How would you react to a headline in a national newspaper that said: ‘Millions of homes at risk from double glazing security flaw’?
You would probably be very concerned, and curious to read more. But if the story revealed that the windows to your home are vulnerable to burglars wielding baseball bats, you would probably feel pretty cheated.
As a customer of HSBC, I couldn’t fail to notice a recent Guardian front page that screamed: ‘Security flaw leaves three million HSBC online accounts open to fraud.’ The story was subsequently reported widely.
Academics ‘discovered’ a ‘glaring security loophole’ in HSBC’s internet banking system. Sounds serious, doesn’t it?
If you were a typical home PC user, with little technical knowledge, such a story would reinforce your fears about web security – that the internet is a dangerous place, teeming with thieves, paedophiles, terrorists and evil-doers.
But to Computing readers, and to anyone with an understanding of IT security, the story was the online equivalent of those window-smashing burglars with baseball bats.
HSBC’s web banking works like this: to authenticate users with a valid login identity, visitors must enter three selected digits from a personal security number, chosen by the customer when the account is set up; for example: ‘enter the second, fourth and seventh digit of your security number’.

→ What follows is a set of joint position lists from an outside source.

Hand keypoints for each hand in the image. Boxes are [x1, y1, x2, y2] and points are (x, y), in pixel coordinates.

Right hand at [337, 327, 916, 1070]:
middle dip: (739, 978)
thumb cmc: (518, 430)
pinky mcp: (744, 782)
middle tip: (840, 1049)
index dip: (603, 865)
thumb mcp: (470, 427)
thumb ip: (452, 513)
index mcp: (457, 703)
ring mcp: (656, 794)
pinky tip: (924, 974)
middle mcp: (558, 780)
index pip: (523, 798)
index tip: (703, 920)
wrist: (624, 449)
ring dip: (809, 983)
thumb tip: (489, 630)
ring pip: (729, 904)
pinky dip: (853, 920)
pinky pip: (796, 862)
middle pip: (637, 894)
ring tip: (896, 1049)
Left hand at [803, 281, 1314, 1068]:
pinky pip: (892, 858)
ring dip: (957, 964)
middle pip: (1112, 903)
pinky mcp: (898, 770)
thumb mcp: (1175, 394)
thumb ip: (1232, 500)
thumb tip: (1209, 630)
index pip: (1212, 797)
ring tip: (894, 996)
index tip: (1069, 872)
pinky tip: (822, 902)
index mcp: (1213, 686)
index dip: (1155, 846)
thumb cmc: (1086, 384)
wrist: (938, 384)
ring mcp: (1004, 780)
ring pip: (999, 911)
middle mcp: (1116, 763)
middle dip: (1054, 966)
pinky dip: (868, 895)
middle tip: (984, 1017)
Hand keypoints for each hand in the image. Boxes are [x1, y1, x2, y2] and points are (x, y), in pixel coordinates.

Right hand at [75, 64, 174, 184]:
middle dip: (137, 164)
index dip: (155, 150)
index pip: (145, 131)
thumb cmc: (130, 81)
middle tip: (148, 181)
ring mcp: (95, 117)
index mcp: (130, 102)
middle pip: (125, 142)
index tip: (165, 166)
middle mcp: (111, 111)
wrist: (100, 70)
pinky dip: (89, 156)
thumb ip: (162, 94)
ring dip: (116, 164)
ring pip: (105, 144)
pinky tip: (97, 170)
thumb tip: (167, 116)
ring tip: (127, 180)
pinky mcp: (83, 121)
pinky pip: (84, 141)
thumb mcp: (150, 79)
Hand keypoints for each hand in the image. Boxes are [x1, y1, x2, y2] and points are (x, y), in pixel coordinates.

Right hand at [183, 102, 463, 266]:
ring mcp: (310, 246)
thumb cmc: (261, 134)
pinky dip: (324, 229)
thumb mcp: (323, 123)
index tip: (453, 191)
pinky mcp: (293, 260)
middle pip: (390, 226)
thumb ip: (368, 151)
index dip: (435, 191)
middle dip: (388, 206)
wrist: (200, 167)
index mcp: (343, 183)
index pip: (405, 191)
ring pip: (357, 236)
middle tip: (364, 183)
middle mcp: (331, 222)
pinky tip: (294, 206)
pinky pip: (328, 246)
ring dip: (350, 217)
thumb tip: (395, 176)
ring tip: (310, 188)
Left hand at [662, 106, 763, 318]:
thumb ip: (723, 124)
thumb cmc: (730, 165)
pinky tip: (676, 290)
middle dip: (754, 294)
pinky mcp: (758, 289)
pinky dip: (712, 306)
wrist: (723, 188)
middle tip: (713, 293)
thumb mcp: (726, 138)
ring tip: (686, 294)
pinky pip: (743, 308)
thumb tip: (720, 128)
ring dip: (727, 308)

Those clever researchers discovered that, given enough time, key-logging software dropped on the PC by a virus could record enough logins to be able to work out the complete security number and access that customer’s account.
Hardly Sherlock Holmes, is it?
No mention was made of anti-virus or spyware protection that most ISPs and many banks provide. HSBC says it has no evidence that this method has ever been used to access a customer account illegally. Even security expert Bruce Schneier told the Guardian that this was just a minor vulnerability out of hundreds affecting every bank.
We all have to be aware of the risks of using the internet, just as we are of walking down dark alley-ways in dodgy areas on our own at night. But banks are investing heavily in protecting their online customers, with two-factor authentication devices set to become a standard offering.
The criminals will, of course, find ways around any new offering, but their task is becoming harder. Would it not be better to focus on educating users about the simple ways to minimise the risks, instead of scaring them away? Or maybe we should all install bullet-proof windows.